The use of x-rays has been a mainstay of medical practice since William Roentgen’s discovery in 1895. In fact, over time, the use has continued to grow. There are 20 times as many CT scans done today as in 1980 (1). As reported by Steve Sternberg (2) on the front page of the November 29, 2007, USA Today, overuse of CT scans could result in three million unnecessary cancers. As we move to progressively more minimal access surgeries, the use of intraoperative fluoroscopy is increasing as well. So, it becomes increasingly apparent that appropriate utilization of x-rays is necessary. Knowledge of the potential risks and benefits is necessary for good medical practice. Unfortunately, there is very little, if any, routine education toward this end in medical school or residency.

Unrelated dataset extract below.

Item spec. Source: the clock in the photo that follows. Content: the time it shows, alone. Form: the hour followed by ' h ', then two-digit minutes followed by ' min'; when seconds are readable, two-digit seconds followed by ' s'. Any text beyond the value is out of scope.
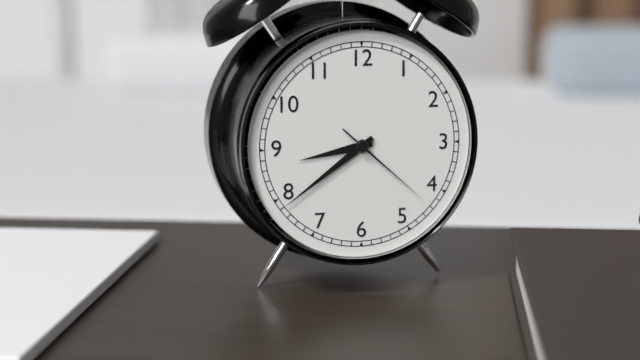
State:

The field size is the body surface area exposed to radiation. Increasing the field size increases the amount of the patient’s body exposed. It also causes more scatter, which degrades the image. The scatter is also responsible for the majority of the exposure to medical personnel.

Collimation is the process by which the size of the field is restricted. Collimating the field is good medical practice, as it decreases the exposure to the patient, increases the quality of the image, and reduces the exposure of others in the vicinity.

The magnification feature of an image intensifier artificially manipulates a small radiation input area into a large output area. This requires four times as much radiation output and therefore patient exposure to obtain an image.

Common sense dictates that medical personnel keep their hands and other body parts outside the direct x-ray beam. When doing so, the risk of exposure is from scatter radiation. Under most circumstances, the exposure is highest closest to the source. In a lumbar surgery model, the surgeon exposure standing on the x-ray source side of the table was 52 mrem/min. When standing on the image intensifier side, this was reduced to 2 mrem/min (3).

This is consistent when large portions of the body are imaged (4). When the cervical spine was imaged, the exposure was similar on both sides. This is presumably because the x-ray beam is larger than the neck and a portion of the radiation gets to the image intensifier side without being attenuated by the patient (5).

Angulation of the x-ray beam to produce oblique images requires higher radiation doses and thus more scatter radiation to expose the personnel.

In 1975, Jacobi proposed a new way to assess radiation exposure among occupational workers. The relative radiation sensitivity of the specific organs was estimated to try to better predict the stochastic carcinogenic potential of long-standing, occupational exposure (6). For example, the gonads are some of the most sensitive tissues and are therefore given a higher rating than skin or muscle. This helps to quantify the risk of occupational exposure. There are still several weaknesses with this approach. The relative weighting factors are estimates and not based on hard data. In 2007, the International Committee on Radiation Protection (ICRP) changed the relative values with Publication 103 (7). This now places a higher value on exposure to the breast and salivary glands with a concomitant decrease in the value for the gonads. The effective dose does not take into effect other local changes associated with exposures other than cancer and death. For extremities, equivalent dose is used for occupational exposure for this reason. This is more of a total radiation exposure without using the weighting factor used in effective dose calculations.